= Queensway (retailer) =

Queensway was a retailer in the United Kingdom that specialised in the sale of carpets and furniture. It was a pioneer of out of town shopping and one of the first retailers in the U.K. to sell directly to customers from a warehouse.

It was founded in 1967 by Anthony Parish in Norwich with £50. Within a few months Queensway moved to a nearby disused warehouse. Parish's strategy was to sell carpets in the same way supermarkets sell food. The success of this approach enabled the company to rapidly expand to 26 branches in 1970 and by 1975, it had 38 branches across the country.

In the mid-1970s it was due to float with an expected market capitalisation of around £7 million but due to a serious downturn in the economy the float was withdrawn. Managing director Anthony Parish was by now was suffering from ill health and, after a boardroom coup, the company was sold to Phillip Harris in 1977 and it became Harris Queensway plc.

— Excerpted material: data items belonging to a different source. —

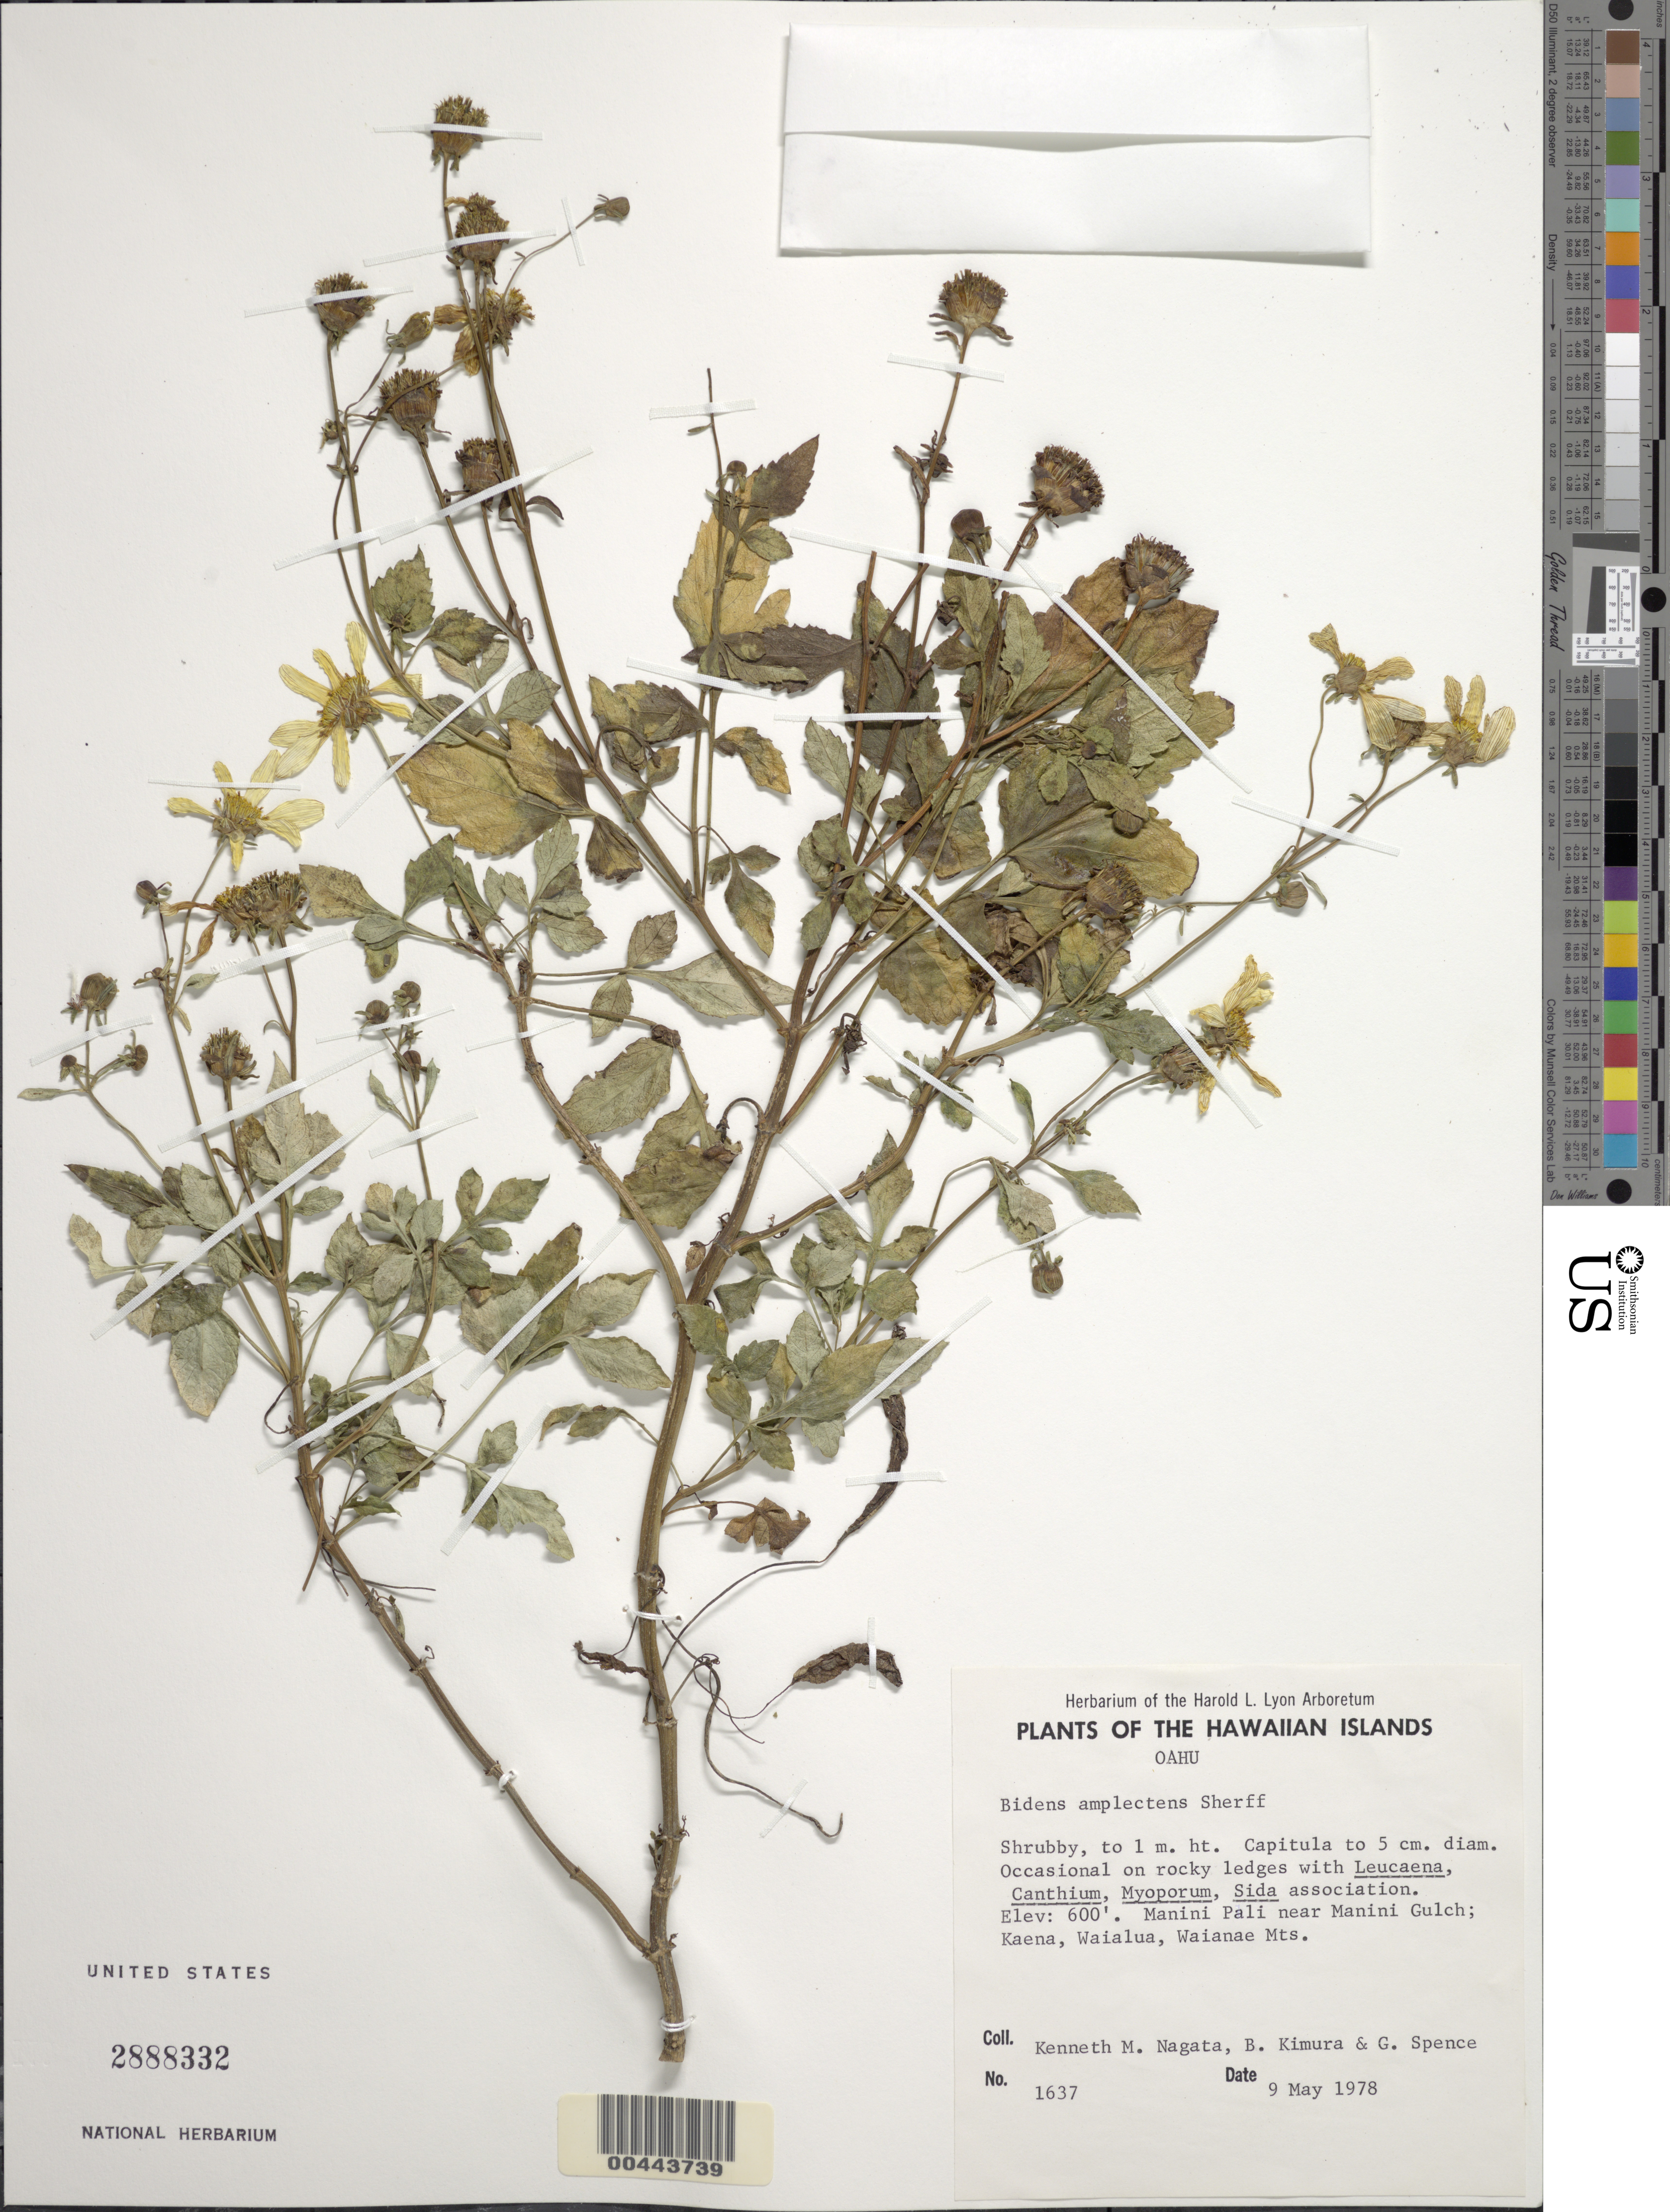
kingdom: Plantae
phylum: Tracheophyta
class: Magnoliopsida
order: Asterales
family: Asteraceae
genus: Bidens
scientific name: Bidens amplectens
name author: Sherff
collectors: K. Nagata, B. Kimura & G. Spence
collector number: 1637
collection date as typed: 9 May 1978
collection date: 1978-05-09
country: United States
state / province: Hawaii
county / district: Honolulu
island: Oahu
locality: Manini Pali near Mainin Gulch, Kaena, Waialua, Waianae Mountains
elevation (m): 183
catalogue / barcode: US 2888332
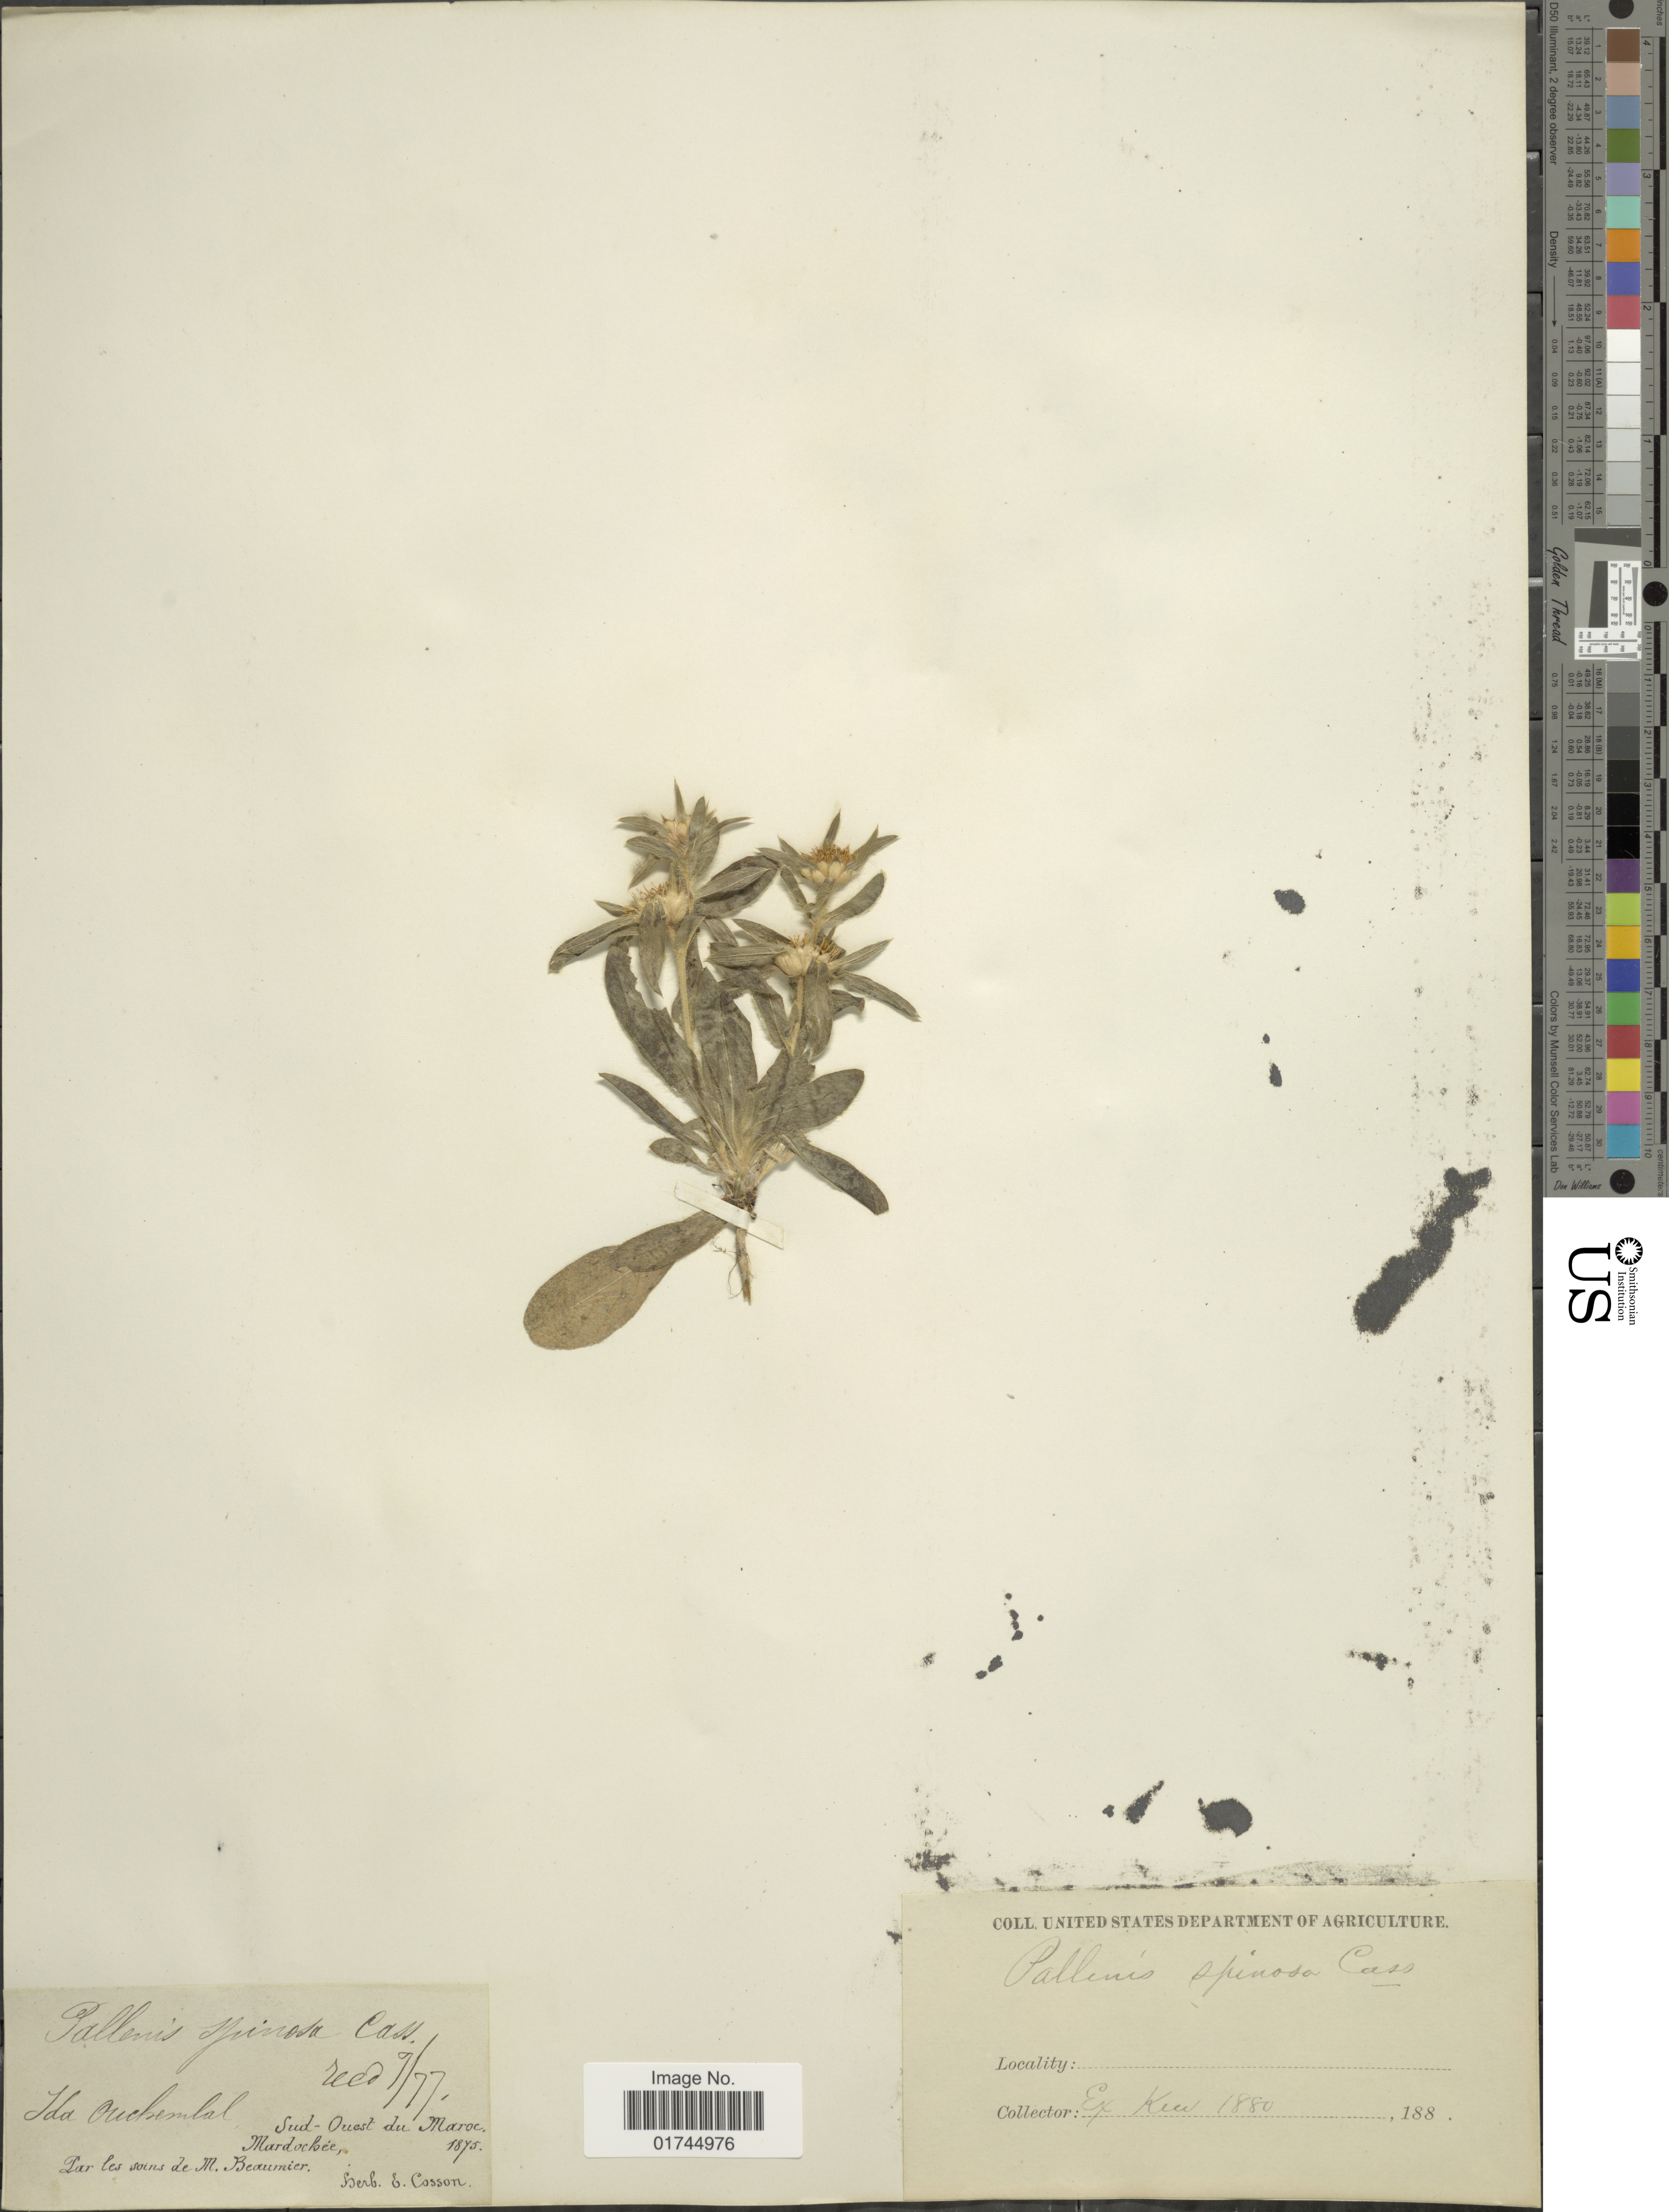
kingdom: Plantae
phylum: Tracheophyta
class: Magnoliopsida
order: Asterales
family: Asteraceae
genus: Pallenis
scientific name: Pallenis spinosa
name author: (L.) Cass.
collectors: E. Cosson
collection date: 1875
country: Morocco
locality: Sud-Ouest du Maroc, Mardoebee.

On 20 December 1985, Queensway opened a store at the Merry Hill Shopping Centre in the West Midlands, becoming one of the complex's first tenants and following the trend of big retail names moving to out-of-town outlets which began around this time. Within four years it was part of Europe's largest indoor shopping centre.

In 1988 Harris Queensway was valued at £450 million and the company was sold to become Lowndes Queensway. Lowndes Queensway went bankrupt in 1992 as a result of the downturn in sales brought on by the recession, but later became part of Allied Carpets.